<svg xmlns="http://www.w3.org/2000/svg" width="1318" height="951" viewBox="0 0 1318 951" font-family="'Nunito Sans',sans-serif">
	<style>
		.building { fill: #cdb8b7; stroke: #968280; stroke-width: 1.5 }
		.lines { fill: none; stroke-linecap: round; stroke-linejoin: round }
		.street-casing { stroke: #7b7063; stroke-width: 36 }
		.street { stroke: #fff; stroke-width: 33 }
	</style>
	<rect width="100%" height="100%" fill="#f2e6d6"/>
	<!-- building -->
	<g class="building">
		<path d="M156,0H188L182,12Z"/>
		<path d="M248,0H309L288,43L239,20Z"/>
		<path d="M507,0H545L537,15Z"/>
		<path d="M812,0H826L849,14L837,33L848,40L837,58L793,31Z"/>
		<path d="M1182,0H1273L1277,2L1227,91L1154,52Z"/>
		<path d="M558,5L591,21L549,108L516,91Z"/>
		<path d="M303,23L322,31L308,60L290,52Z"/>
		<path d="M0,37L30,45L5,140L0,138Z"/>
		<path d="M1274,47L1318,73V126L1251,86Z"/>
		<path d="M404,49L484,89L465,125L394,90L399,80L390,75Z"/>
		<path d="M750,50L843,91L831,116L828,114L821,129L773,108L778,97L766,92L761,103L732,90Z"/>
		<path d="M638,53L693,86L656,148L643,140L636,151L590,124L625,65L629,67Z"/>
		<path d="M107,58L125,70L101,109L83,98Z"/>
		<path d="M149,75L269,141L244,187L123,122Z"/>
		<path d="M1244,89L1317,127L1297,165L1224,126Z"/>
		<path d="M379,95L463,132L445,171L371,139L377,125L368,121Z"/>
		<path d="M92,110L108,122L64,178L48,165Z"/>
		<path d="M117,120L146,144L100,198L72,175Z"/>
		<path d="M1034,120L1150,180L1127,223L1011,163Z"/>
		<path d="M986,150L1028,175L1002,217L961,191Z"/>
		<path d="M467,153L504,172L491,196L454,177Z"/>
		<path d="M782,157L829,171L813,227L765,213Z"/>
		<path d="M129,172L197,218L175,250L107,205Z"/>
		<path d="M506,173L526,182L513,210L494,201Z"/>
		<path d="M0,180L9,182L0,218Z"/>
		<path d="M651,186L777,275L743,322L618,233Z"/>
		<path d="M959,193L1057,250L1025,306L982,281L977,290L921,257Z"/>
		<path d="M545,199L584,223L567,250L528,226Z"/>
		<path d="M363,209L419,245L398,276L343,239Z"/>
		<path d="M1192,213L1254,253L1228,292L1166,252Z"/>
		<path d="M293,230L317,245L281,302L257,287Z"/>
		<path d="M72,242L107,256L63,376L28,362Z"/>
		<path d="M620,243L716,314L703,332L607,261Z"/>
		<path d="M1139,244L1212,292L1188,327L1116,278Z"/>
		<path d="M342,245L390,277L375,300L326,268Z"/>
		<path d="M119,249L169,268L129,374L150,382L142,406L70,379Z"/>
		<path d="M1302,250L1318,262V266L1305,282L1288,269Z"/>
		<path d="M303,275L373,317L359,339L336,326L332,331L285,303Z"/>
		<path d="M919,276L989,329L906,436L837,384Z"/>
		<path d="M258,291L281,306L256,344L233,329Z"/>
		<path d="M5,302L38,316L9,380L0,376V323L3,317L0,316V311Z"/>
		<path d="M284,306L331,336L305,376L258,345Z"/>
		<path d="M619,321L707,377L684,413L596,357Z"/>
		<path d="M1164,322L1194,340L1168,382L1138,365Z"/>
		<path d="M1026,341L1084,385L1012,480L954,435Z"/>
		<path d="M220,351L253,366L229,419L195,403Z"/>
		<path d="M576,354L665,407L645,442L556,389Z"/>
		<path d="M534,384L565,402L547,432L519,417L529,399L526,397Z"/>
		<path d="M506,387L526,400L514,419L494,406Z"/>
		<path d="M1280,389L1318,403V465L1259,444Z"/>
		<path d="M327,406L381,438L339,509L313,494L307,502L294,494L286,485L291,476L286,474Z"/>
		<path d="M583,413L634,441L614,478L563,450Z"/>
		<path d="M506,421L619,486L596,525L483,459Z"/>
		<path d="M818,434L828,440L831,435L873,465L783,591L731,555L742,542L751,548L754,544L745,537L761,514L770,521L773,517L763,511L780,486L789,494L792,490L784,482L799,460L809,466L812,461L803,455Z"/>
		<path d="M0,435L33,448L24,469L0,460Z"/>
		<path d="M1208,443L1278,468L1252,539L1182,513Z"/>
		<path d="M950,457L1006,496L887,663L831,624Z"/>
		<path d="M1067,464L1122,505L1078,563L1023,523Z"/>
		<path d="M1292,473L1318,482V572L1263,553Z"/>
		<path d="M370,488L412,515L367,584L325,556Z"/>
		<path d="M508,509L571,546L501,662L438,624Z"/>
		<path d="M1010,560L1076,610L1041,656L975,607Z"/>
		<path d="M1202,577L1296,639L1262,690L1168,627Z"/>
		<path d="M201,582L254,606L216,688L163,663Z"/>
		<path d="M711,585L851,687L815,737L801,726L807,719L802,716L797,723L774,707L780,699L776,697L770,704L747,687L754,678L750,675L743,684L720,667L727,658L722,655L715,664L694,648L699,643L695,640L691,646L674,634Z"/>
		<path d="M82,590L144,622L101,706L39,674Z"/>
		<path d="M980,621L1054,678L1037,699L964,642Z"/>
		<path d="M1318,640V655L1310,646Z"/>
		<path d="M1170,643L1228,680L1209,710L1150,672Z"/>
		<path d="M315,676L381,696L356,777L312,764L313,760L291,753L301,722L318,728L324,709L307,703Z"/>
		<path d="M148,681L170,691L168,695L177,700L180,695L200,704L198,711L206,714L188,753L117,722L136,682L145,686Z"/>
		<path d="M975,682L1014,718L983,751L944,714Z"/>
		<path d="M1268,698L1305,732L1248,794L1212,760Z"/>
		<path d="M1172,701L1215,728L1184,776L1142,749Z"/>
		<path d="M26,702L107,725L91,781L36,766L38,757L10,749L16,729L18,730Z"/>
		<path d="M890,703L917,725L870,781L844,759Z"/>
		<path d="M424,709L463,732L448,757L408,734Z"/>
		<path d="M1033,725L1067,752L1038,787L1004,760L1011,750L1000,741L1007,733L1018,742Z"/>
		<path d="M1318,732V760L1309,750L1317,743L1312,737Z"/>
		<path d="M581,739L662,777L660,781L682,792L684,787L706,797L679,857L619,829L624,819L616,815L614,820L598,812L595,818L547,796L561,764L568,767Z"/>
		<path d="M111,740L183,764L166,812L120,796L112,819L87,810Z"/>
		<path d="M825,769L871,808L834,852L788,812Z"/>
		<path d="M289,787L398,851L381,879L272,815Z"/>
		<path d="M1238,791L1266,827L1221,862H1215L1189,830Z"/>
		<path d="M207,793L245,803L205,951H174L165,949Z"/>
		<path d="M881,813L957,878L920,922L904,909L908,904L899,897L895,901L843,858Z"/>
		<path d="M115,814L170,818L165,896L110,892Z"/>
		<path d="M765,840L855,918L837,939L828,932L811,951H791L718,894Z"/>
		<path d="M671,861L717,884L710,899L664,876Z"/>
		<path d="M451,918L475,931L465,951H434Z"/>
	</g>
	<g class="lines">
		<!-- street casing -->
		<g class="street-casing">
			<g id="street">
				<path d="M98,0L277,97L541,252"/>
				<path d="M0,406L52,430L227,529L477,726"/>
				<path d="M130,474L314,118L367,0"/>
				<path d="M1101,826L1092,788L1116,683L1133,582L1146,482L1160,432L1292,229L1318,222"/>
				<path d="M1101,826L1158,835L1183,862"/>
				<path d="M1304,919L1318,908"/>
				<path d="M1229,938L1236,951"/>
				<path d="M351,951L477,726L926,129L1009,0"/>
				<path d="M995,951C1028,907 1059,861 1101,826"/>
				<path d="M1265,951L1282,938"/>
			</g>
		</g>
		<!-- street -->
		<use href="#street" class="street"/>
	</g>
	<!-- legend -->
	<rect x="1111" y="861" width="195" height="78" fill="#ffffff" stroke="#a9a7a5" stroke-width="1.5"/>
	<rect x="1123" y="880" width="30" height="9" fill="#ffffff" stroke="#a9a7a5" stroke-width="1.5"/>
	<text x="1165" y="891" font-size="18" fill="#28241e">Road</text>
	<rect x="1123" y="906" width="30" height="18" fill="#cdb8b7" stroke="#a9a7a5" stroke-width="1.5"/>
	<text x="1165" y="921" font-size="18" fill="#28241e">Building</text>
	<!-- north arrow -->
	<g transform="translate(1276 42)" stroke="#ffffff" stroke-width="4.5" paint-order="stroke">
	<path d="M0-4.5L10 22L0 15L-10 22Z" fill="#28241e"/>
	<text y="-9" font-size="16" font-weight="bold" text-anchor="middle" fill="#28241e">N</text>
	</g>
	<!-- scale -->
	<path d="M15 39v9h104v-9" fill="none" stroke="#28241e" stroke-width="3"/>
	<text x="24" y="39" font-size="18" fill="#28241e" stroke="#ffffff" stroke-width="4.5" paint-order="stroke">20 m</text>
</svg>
════════════════════
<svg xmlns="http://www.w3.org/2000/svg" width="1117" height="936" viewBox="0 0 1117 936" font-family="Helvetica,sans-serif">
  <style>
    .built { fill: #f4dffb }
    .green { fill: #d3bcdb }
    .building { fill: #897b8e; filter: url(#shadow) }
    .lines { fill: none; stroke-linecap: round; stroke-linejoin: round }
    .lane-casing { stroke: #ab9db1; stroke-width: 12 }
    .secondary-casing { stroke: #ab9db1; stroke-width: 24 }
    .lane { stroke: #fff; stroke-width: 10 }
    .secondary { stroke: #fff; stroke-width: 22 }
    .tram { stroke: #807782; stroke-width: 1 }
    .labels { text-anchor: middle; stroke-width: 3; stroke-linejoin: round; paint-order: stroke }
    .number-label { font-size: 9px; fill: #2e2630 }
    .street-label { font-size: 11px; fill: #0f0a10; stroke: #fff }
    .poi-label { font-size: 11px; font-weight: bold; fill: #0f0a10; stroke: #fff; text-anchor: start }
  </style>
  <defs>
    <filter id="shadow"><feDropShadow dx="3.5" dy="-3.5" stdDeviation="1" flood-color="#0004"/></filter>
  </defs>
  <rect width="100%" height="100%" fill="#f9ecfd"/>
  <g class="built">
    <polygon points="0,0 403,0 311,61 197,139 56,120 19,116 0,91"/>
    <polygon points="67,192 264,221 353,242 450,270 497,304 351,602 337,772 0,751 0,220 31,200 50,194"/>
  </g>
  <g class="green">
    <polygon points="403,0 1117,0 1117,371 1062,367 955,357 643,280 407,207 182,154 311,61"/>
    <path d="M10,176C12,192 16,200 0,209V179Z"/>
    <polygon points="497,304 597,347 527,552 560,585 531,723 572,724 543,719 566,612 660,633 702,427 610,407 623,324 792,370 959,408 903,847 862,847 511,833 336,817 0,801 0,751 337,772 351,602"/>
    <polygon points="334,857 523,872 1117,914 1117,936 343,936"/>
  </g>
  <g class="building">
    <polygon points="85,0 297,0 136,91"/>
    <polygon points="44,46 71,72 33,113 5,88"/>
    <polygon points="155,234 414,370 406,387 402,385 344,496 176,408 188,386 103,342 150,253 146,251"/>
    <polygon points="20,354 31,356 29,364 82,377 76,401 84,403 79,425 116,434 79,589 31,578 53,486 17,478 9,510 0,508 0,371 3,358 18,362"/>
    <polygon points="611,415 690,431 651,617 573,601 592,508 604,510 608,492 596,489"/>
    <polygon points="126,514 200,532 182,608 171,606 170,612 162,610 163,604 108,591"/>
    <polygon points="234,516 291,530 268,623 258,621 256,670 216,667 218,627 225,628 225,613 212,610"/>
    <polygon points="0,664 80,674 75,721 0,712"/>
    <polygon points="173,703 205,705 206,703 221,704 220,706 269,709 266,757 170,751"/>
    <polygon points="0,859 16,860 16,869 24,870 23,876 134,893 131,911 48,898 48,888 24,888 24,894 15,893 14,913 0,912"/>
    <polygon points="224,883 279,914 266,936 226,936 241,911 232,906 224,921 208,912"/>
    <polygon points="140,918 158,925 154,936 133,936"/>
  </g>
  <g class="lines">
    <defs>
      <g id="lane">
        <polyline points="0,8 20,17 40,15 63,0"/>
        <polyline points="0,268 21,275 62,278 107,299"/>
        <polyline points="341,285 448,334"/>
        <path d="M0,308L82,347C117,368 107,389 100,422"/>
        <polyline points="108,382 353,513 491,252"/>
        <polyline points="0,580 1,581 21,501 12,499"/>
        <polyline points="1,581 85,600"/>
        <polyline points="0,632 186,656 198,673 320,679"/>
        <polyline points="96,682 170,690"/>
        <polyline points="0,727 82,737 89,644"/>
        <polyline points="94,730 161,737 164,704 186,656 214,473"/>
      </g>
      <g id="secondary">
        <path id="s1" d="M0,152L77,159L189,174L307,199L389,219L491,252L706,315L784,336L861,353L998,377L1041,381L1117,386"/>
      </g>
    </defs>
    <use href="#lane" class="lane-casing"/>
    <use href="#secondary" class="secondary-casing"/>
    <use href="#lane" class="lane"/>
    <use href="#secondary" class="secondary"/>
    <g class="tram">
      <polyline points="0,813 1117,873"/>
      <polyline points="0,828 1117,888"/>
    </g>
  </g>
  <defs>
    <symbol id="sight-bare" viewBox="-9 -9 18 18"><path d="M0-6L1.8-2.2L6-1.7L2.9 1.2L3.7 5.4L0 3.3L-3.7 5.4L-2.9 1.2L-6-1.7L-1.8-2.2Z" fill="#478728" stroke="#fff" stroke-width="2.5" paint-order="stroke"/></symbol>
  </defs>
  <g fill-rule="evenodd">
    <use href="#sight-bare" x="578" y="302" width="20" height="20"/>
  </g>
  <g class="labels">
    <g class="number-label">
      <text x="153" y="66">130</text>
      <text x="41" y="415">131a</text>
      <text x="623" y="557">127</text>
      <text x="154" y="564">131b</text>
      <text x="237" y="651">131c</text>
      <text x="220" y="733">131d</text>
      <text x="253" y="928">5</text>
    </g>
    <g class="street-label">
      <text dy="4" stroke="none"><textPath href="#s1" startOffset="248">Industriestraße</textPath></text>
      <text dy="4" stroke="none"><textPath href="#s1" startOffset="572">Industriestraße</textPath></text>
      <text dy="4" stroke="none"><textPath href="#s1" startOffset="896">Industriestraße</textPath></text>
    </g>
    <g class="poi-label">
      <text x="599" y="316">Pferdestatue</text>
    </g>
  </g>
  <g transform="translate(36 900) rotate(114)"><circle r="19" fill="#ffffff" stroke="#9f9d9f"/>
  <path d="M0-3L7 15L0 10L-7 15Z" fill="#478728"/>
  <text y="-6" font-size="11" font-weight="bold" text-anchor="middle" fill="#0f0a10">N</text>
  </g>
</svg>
════════════════════
▸ About this task: The line above containing "#ab9db1; stroke-width: 24", the line containing "1117,0 1117,371 1062,367", and every line between them are to be transcribed exactly; no other line is wanted.

▸ Response below:
    .secondary-casing { stroke: #ab9db1; stroke-width: 24 }
    .lane { stroke: #fff; stroke-width: 10 }
    .secondary { stroke: #fff; stroke-width: 22 }
    .tram { stroke: #807782; stroke-width: 1 }
    .labels { text-anchor: middle; stroke-width: 3; stroke-linejoin: round; paint-order: stroke }
    .number-label { font-size: 9px; fill: #2e2630 }
    .street-label { font-size: 11px; fill: #0f0a10; stroke: #fff }
    .poi-label { font-size: 11px; font-weight: bold; fill: #0f0a10; stroke: #fff; text-anchor: start }
  </style>
  <defs>
    <filter id="shadow"><feDropShadow dx="3.5" dy="-3.5" stdDeviation="1" flood-color="#0004"/></filter>
  </defs>
  <rect width="100%" height="100%" fill="#f9ecfd"/>
  <g class="built">
    <polygon points="0,0 403,0 311,61 197,139 56,120 19,116 0,91"/>
    <polygon points="67,192 264,221 353,242 450,270 497,304 351,602 337,772 0,751 0,220 31,200 50,194"/>
  </g>
  <g class="green">
    <polygon points="403,0 1117,0 1117,371 1062,367 955,357 643,280 407,207 182,154 311,61"/>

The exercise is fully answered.